[comp.protocols.nfs] RARP failure on subnets?

milne@ICS.UCI.EDU (Alastair Milne) (04/13/91)

   This is something we found a long time ago with PC-NFS 3.0.1 .
   I have in fact described it a couple of times on the net already,
   in answer to other posts, but it never occurred to me to see if
   Geoff could say something about it.

   We have a net of about 10 PC's, all on a thinnet connected to a
   Sun 3 or 4 in the next building over.  This thinnet is a subnet,
   and the Sun of course is the gateway to the backbone of the department's
   net.  When we originally installed (Geoff, telnet is scarcely letting
   me get 20 characters typed -- sometimes hardly 5 -- without freezing in its
   tracks for several seconds) we wanted to use RARP.  Very attractive,
   after all -- don't even need a simple hosts table on the individual PC.

   But it kept failing.  The boot would often hang at the net start, and
   nothing would happen.  Our network administrator did some investigating,
   and determined that the broadcast packet RARP was sending was asking not
   "are you a YP server?" but "who is your YP server?".  Whatever it was told
   it would try to assign as the YP server for the booting PC.

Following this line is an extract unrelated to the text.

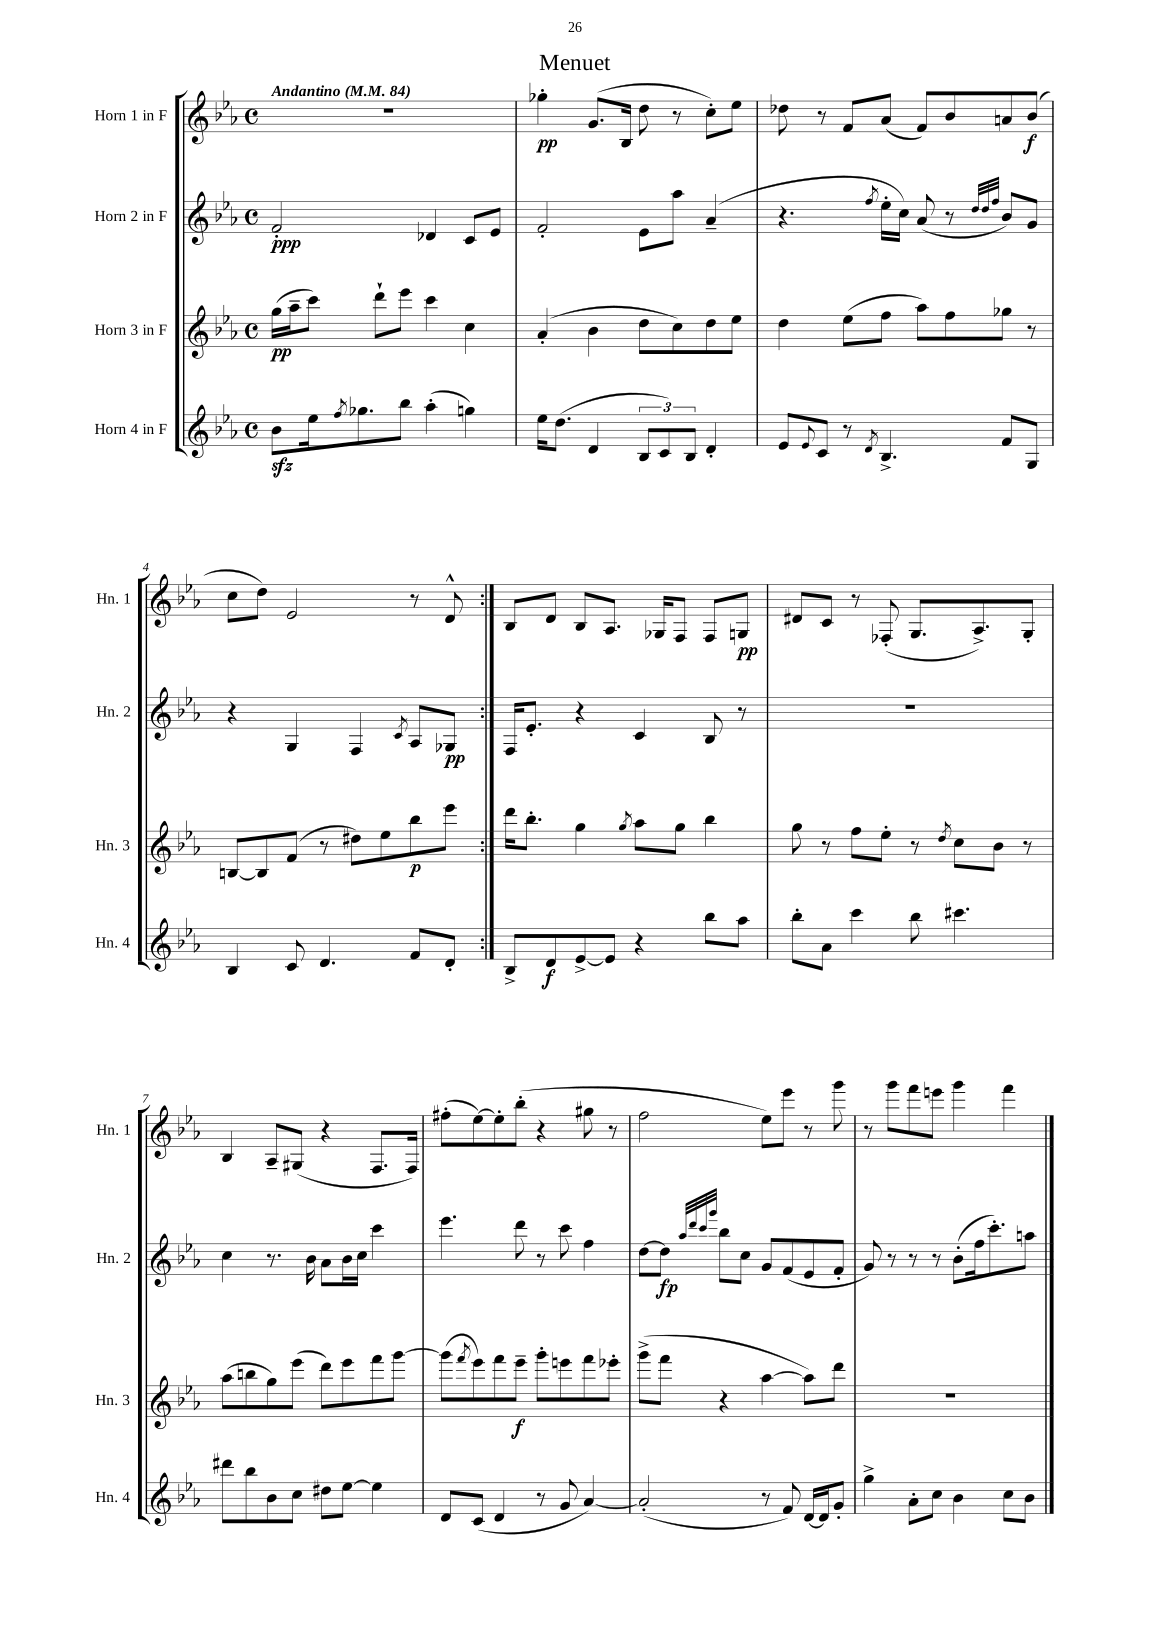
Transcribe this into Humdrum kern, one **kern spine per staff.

   Now, there were then a couple of Suns that could provide YP service within
   the subnet, but many more that could not.  But RARP didn't seem to be
   telling the difference.  So it often gave the client PC a YP server the PC
   couldn't use.

   After we stopped using RARP, these problems disappeared; instead, the PC
   makes it through that phase with a minimal 'host' table, then turns on YP
   and grabs a server.  Not bad, but I still wouldn't mind having a fully
   working RARP.  Among other things, our site had at least 2 changes of
   IP addresses, and if our network services hadn't told me about them,
   I need never have known.  RARP made them that smooth.

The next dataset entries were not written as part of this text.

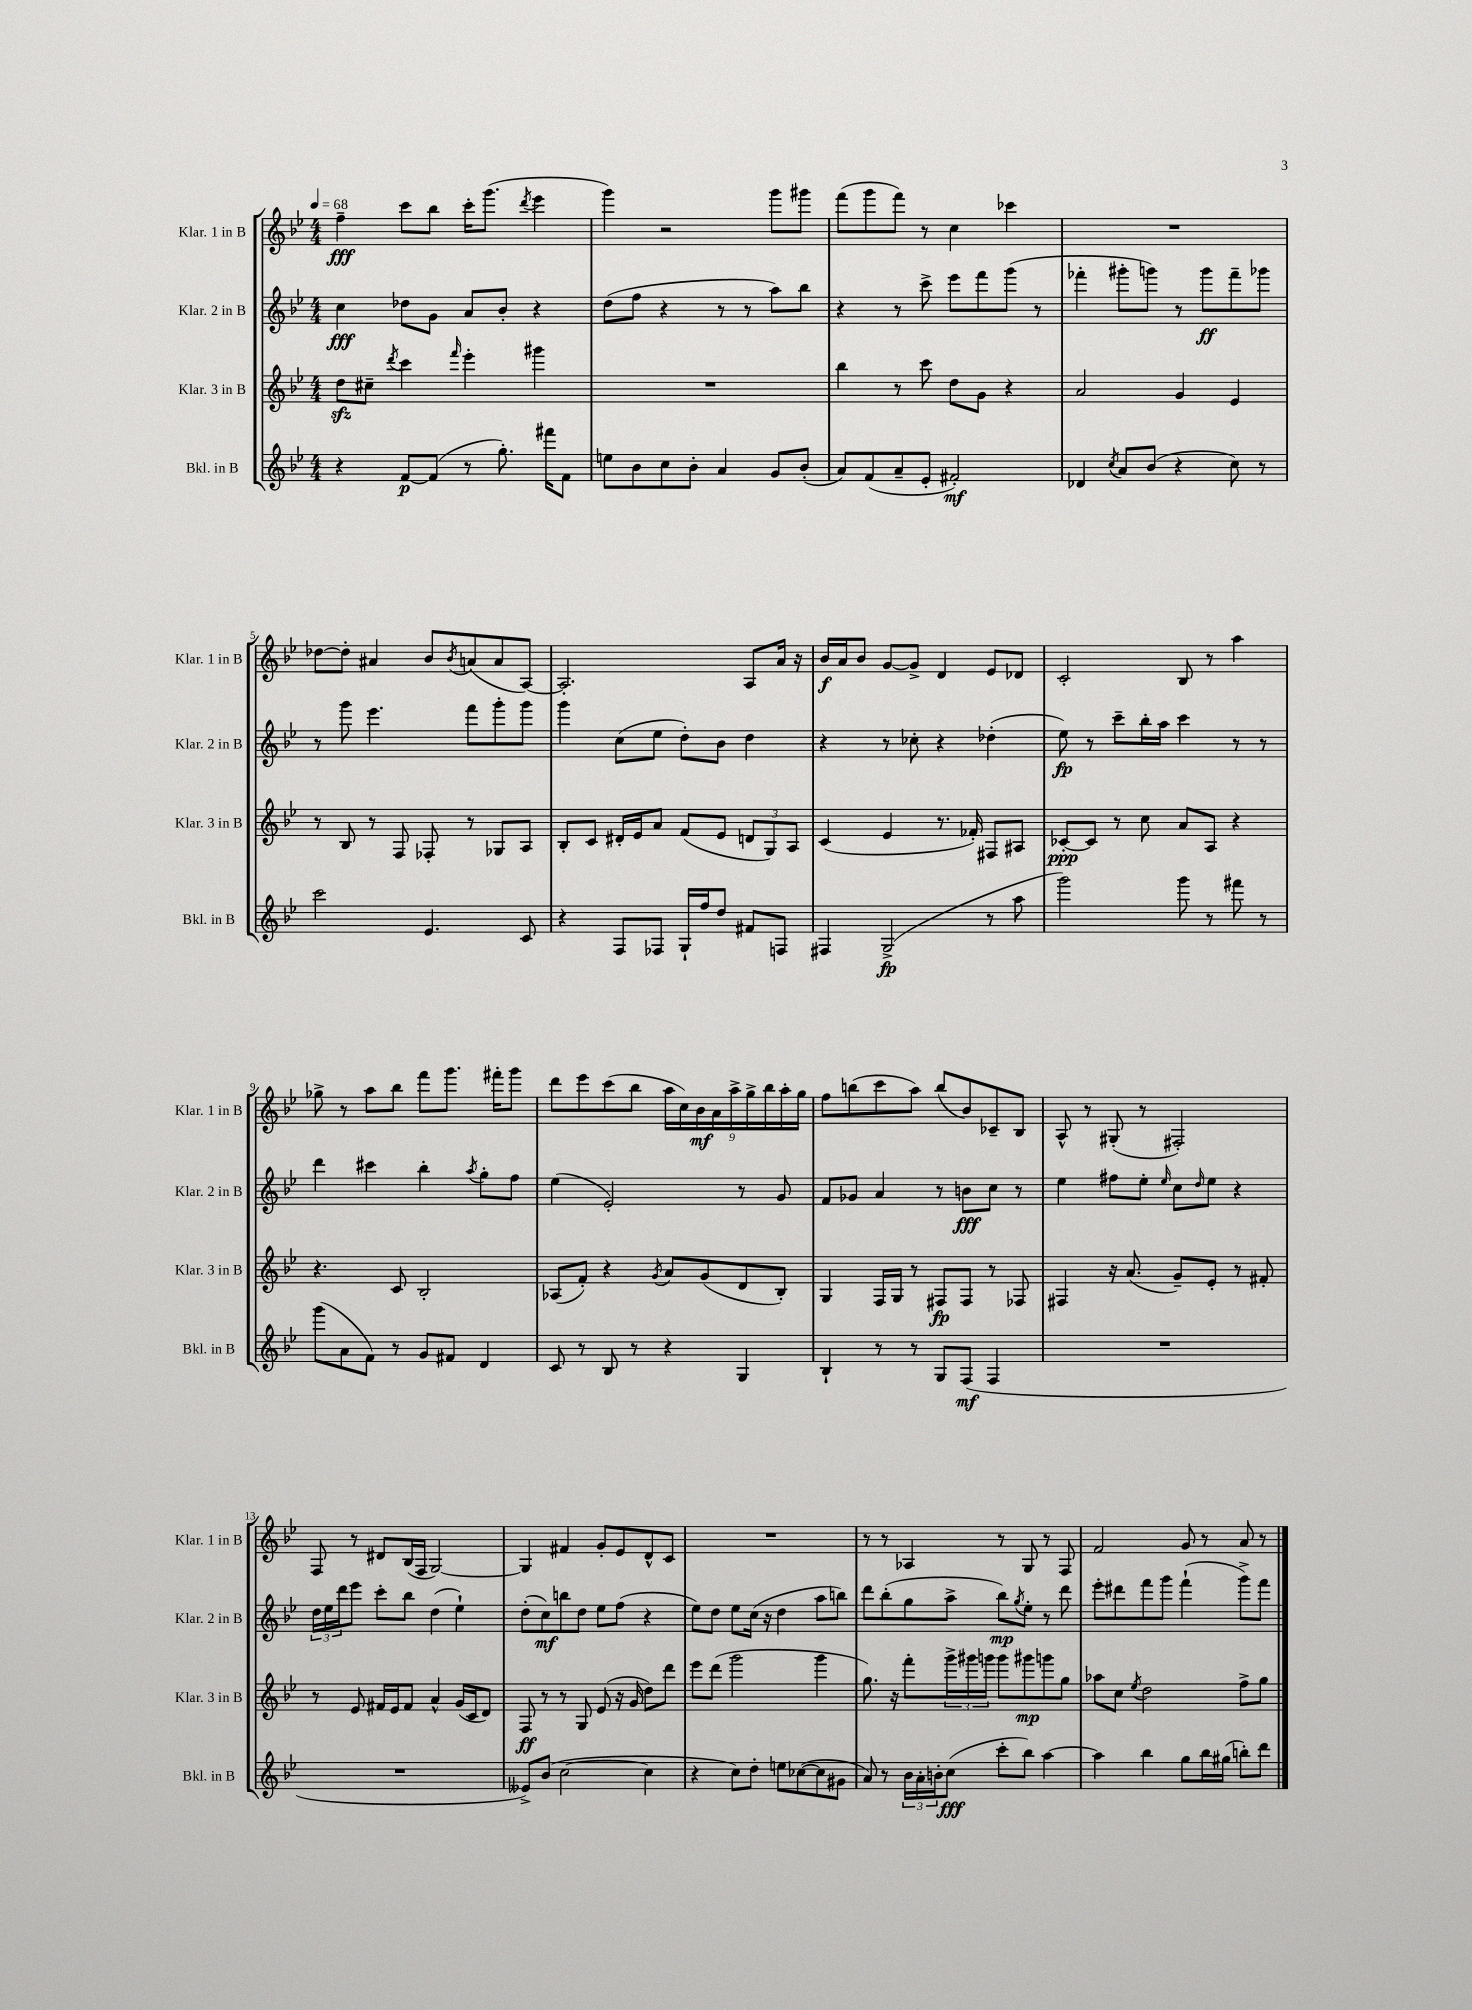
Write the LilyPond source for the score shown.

<<
\new StaffGroup <<
\new Staff = "s0" \with { instrumentName = "Klar. 1 in B" shortInstrumentName = "Klar. 1 in B" } {
    \clef treble \key bes \major \numericTimeSignature \time 4/4 \tempo 4 = 68
    f''4--\fff c'''8 bes''8 c'''16-. g'''8.( \acciaccatura { d'''8 } ees'''4 |
    g'''4) r2 g'''8 gis'''8 |
    f'''8( g'''8 f'''8) r8 c''4 ces'''4 |
    R1 |
    des''8~ des''8-. ais'4 bes'8 \acciaccatura { bes'8 } a'8( a'8 a8~) |
    a2.-. a8 a'16 r16 |
    bes'16\f a'16 bes'8 g'8~ g'8-> d'4 ees'8 des'8 |
    c'2-. bes8 r8 a''4 |
    ges''8-> r8 a''8 bes''8 f'''8 g'''8. fis'''16-. g'''8 |
    d'''8 ees'''8 c'''8( bes''8 \tuplet 9/8 { a''16 c''16) bes'16\mf a'16 a''16-> g''16-> bes''16 a''16-. g''16 } |
    f''8 b''8( c'''8 a''8) b''8( bes'8) ces'8-- bes8 |
    a8-^ r8 gis8-.( r8 fis2-.) |
    f8 r8 dis'8 bes16( f16 g2~) |
    g4 fis'4 g'8-. ees'8 d'8-^ c'8 |
    R1 |
    r8 r8 aes4 r8 g8 r8 f8 |
    f'2 g'8 r8 a'8 r8 \bar "|." |
}
\new Staff = "s1" \with { instrumentName = "Klar. 2 in B" shortInstrumentName = "Klar. 2 in B" } {
    \clef treble \key bes \major \numericTimeSignature \time 4/4
    c''4\fff des''8 g'8 a'8 bes'8-. r4 |
    d''8( f''8 r4 r8 r8 a''8) bes''8 |
    r4 r8 c'''8-> ees'''8 f'''8 g'''8( r8 |
    fes'''4-. gis'''8-. g'''8) r8 g'''8\ff fes'''8-- ges'''8 |
    r8 g'''8 ees'''4. f'''8 g'''8-. g'''8 |
    g'''4 c''8( ees''8 d''8-.) bes'8 d''4 |
    r4 r8 ces''8-. r4 des''4-.( |
    ees''8\fp) r8 c'''8-- bes''16-. a''16 c'''4 r8 r8 |
    d'''4 cis'''4 bes''4-. \acciaccatura { a''8 } g''8-. f''8 |
    ees''4( ees'2-.) r8 g'8 |
    f'8 ges'8 a'4 r8 b'8\fff c''8 r8 |
    ees''4 fis''8 ees''8-. \grace { ees''16 } c''8 \grace { d''16 } ees''8 r4 |
    \tuplet 3/2 { d''16 ees''16 d'''16 } ees'''8 c'''8-. bes''8 d''4( ees''4-!) |
    d''8-.( c''8\mf) b''8 d''8 ees''8 f''8( r4 |
    ees''8) d''8 ees''8 c''16( r16 d''4 a''8 b''8) |
    d'''8 bes''8-.( g''8 a''8-> bes''8\mp) \acciaccatura { g''8 } ees''8-. r8 d'''8 |
    ees'''8-. dis'''8 f'''8 g'''8 f'''4-!( g'''8->) f'''8 \bar "|." |
}
\new Staff = "s2" \with { instrumentName = "Klar. 3 in B" shortInstrumentName = "Klar. 3 in B" } {
    \clef treble \key bes \major \numericTimeSignature \time 4/4
    d''8\sfz cis''8-- \acciaccatura { d'''8 } c'''4 \grace { f'''16 } ees'''4-. gis'''4 |
    R1 |
    bes''4 r8 c'''8 d''8 g'8 r4 |
    a'2 g'4 ees'4 |
    r8 bes8 r8 f8 fes8-. r8 ges8 a8 |
    bes8-. c'8 dis'16-. ees'16 a'8 f'8( ees'8 \tuplet 3/2 { d'8 g8) a8 } |
    c'4( ees'4 r8. fes'16-.) fis8 ais8 |
    ces'8~-.\ppp ces'8 r8 c''8 a'8 a8 r4 |
    r4. c'8 bes2-. |
    aes8( f'8-.) r4 \acciaccatura { g'8 } a'8 g'8( d'8 bes8-.) |
    g4 f16 g16 r8 fis8\fp fis8 r8 fes8 |
    fis4 r16 a'8.( g'8--) ees'8-. r8 fis'8-. |
    r8 ees'8 fis'16 ees'16 fis'8 a'4-^ g'16( c'16 d'8) |
    f8\ff r8 r8 g8 ees'8( r16 g'16 d''8) d'''8 |
    ees'''8 d'''8( g'''2 g'''4 |
    g''8.) r16 f'''8-. \tuplet 3/2 { g'''16-> gis'''16 g'''16 } g'''8 gis'''8\mp g'''8 g''8 |
    aes''8 c''8 \acciaccatura { ees''8 } d''2 f''8-> g''8 \bar "|." |
}
\new Staff = "s3" \with { instrumentName = "Bkl. in B" shortInstrumentName = "Bkl. in B" } {
    \clef treble \key bes \major \numericTimeSignature \time 4/4
    r4 f'8~\p f'8( r8 g''8.-.) fis'''16 f'8 |
    e''8 bes'8 c''8 bes'8-. a'4 g'8 bes'8-.( |
    a'8) f'8( a'8-- ees'8-. fis'2-.\mf) |
    des'4 \acciaccatura { c''8 } a'8 bes'8( r4 c''8) r8 |
    c'''2 ees'4. c'8 |
    r4 f8 fes8 g16-! f''16 d''8 fis'8 f8 |
    fis4 g2->\fp( r8 a''8 |
    g'''2) g'''8 r8 fis'''8 r8 |
    g'''8( a'8 f'8) r8 g'8 fis'8 d'4 |
    c'8 r8 bes8 r8 r4 g4 |
    bes4-! r8 r8 g8 f8\mf( f4 |
    R1 |
    R1 |
    eeses'8->) bes'8( c''2~ c''4 |
    r4 c''8) d''8-. e''8 ces''8~( ces''8 gis'8 |
    a'8) r8 \tuplet 3/2 { bes'16 a'16-. b'16-. } c''8\fff( c'''8-. bes''8) a''4~ |
    a''4 bes''4 g''8 bes''16 gis''16( b''8-.) d'''8 \bar "|." |
}
>>
>>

   So my question to Geoff: a) is our diagnosis correct?  Is this how RARP is
   working?  and b) are its problems being fixed?  I suspect the latter is
   rather slow, because I've just seen a user's reaction to PC-NFS 3.5 on the
   net, and it appears RARP is still not working properly.


   Thanks for whatever you can tell me.

   Alastair Milne,
   Educational Technology Center,
   UC Irvine

gah@hood.hood.caltech.edu (Glen Herrmannsfeldt) (04/14/91)

About RARP and subnets....

First, you have to run a separate rarpd for each ethernet interface.
This is obvious.

The second parameter to rarpd is the address, or name that translates
to the address, of the interface.  This is the address that rarpd
uses as the from address in its reply packets.

Some machines do not care where the reply packets come from.

We recently bought some Sun SLC's, and added them to a subnet that
had a diskless 4/110.  I could not get the SLC's to net boot.

A little etherfind would show that they would ignore the replies
from bootparamd.  It turned out that they came from what it thought
was the wrong address.  It expected the reply to come from the same
machine that it got its rarp reply from.  It did, but the rarp return
address was wrong, so it didn't believe it.

Anyway, check that address.  Some machines may ignore it, so you won't
notice anything wrong.  Some may not, and you won't know why.

I hope this helps someone.  It took me a while to track down, including
calls to sun.  They had no idea, even though I sent etherfind -x output.